Etnosentrisme menurut saya merupakan pedang bermata dua yang dapat mengarah pada kebaikan atau pun kepada kerusakan. Jika kita bermain pada hal-hal yang berbau SARA tentu hal tersebut sangat rentan terhadap terjadinya konflik, tentunya konflik kepentingan, kepentingan apakah yang lebih kuat, pribadi, agama, ras, suku ataukah kelompok. Yang terburuk adalah kepentingan pribadi, karena kepentingan pribadi dapat merembet pada kepentingan-kepentingan lainnya. Kepentingan pribadi dapat berkedok SARA, kepentingan pribadi merupakan aktor intelektual yang bermain di atas penderitaan orang lain.
Peluang etnosentrisme dapat mengarah kepada hal yang buruk apabila ada kepentingan pribadi yang sedang bermain di dalamnya, dan dapat menjadi baik apabila atas dasar untuk memajukan suku, ras, atau agamanya. Jadi menurut saya tidak ada suatu hal yang selamanya buruk melainkan ada sisi positif apabila dilihat dari sisi lain dan tidak ada yang salah dengan desentralisasi selama tidak hanya menjadi das sein atau berupa teori saja melainkan dapat menjadi das sollen yang teraplikasi dengan pengawasan yang berjalan dengan baik.
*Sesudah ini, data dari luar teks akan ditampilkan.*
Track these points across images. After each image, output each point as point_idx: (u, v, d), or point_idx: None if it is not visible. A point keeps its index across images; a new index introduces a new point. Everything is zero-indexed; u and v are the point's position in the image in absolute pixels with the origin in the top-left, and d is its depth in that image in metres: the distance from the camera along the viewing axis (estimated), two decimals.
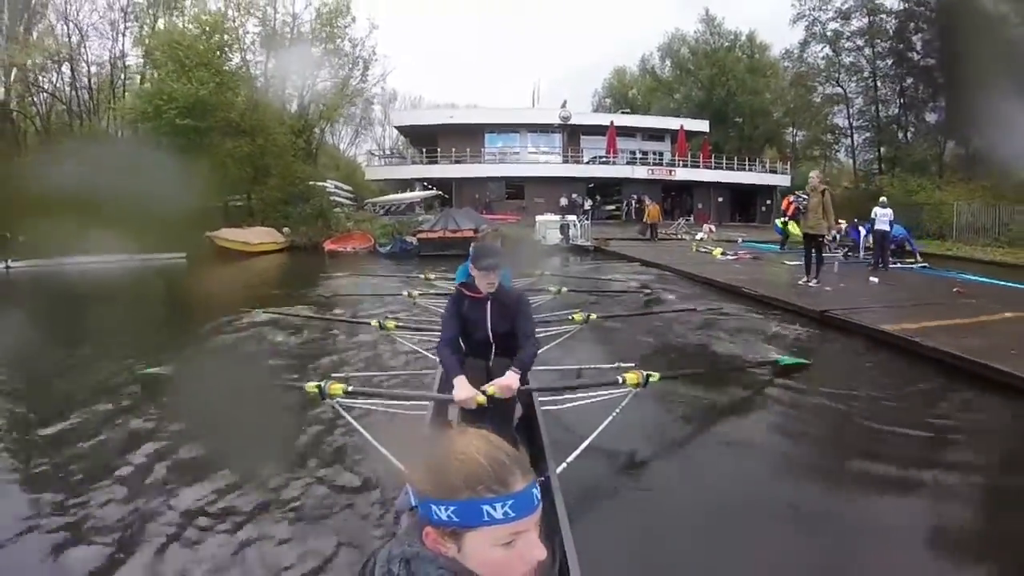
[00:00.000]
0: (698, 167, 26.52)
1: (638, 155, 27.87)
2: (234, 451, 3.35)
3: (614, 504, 3.07)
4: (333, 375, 3.57)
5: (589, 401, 3.37)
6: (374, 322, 5.00)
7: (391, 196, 21.65)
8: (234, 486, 3.04)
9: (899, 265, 11.26)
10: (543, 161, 26.72)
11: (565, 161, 26.10)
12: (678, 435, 3.93)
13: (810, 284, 8.24)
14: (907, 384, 4.71)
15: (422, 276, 8.68)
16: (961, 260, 14.45)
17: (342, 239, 17.26)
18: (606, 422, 3.17)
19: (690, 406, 4.31)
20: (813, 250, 8.38)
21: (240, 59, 21.45)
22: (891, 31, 27.27)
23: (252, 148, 18.16)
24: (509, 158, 26.74)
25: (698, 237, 17.50)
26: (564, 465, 2.82)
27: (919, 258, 11.96)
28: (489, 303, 3.00)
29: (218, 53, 18.88)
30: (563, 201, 22.00)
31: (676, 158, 27.18)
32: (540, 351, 3.53)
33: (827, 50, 28.80)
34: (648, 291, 8.59)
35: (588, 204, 23.46)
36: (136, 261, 14.30)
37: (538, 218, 17.84)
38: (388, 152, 35.47)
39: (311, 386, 3.06)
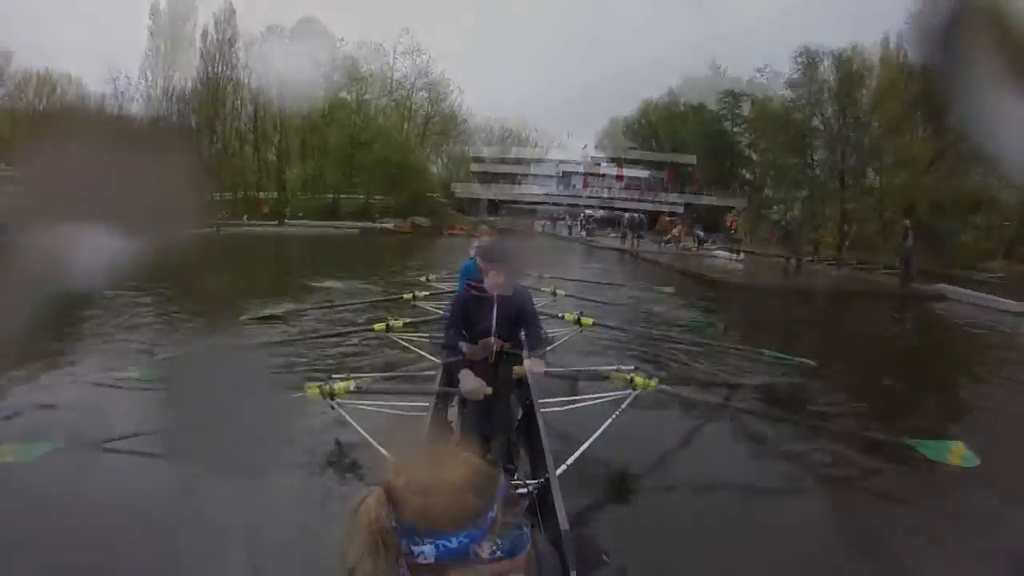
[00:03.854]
0: (667, 192, 42.98)
1: (604, 190, 45.92)
2: (231, 448, 3.46)
3: (614, 505, 3.26)
4: (334, 375, 3.50)
5: (589, 404, 3.66)
6: (377, 325, 5.23)
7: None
8: (230, 483, 3.20)
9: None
10: (546, 193, 46.05)
11: (559, 193, 45.60)
12: (677, 437, 4.09)
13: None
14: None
15: (423, 278, 9.42)
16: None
17: (454, 226, 37.46)
18: (606, 424, 3.38)
19: (689, 409, 4.53)
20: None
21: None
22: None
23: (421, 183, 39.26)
24: (530, 190, 46.67)
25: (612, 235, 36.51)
26: (564, 467, 3.00)
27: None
28: (496, 299, 3.11)
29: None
30: (556, 215, 42.58)
31: (667, 185, 43.36)
32: (557, 374, 3.66)
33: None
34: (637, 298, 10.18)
35: (571, 220, 42.91)
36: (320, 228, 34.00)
37: (535, 222, 38.10)
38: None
39: (312, 386, 3.29)
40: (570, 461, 3.14)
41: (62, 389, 5.21)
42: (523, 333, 3.28)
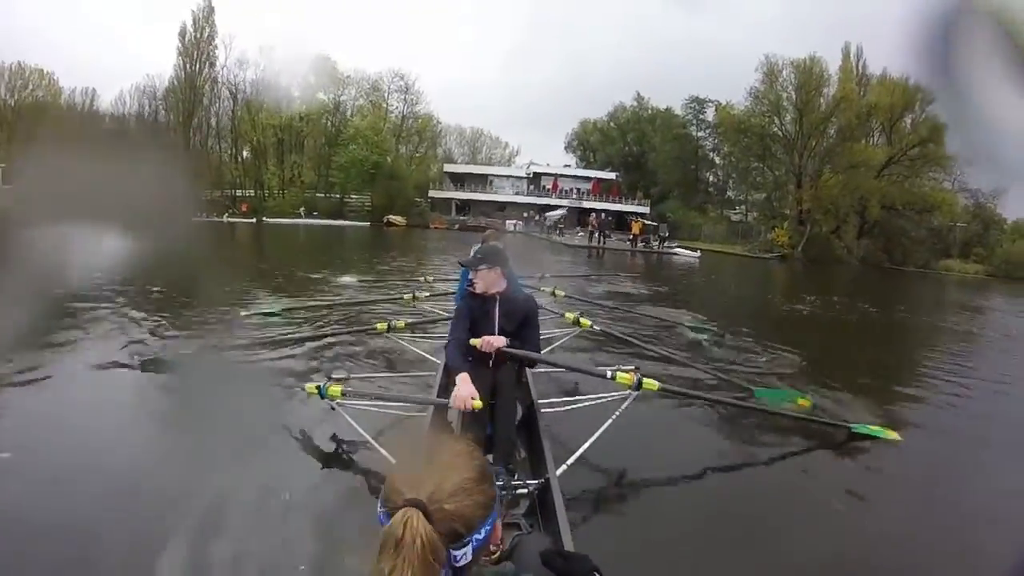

Untuk menjadi negara yang maju, try and error menjadi suatu hal yang lumrah, karenanya dalam perjalanannya otonomi daerah di indonesia juga perlu mengalami berbagai masukan dan revisi apabila perlu.
Perlu diperhatikan juga, Abdulkahar menulis artikel tersebut saat UU No.22 Th.1999 masih diterapkan, pada saat itu memang benar adanya bahwa desentralisasi dirasakan masih sangat prematur dengan beberapa kesalahan seperti DPRD yang sangat heavy karena berhak untuk memilih dan mengangkat pimpinan daerah, ketidakjelasan tentang perimbangan keuangan antara pemerintah pusat dengan daerah sehingga terjadi kerancuan mana yang menjadi hak pusat dan mana yang menjadi hak daerah,serta adanya kenyataan bahwa daerah masih belum siap dengan implementasi dari UU tersebut. Jadi jelas sekali beliau langsung mengkritisi kenyataan empiris yang terjadi sebagai buntut dari dikeluarkannya UU No.22 dan 25 Th.1999 yang masih prematur tersebut.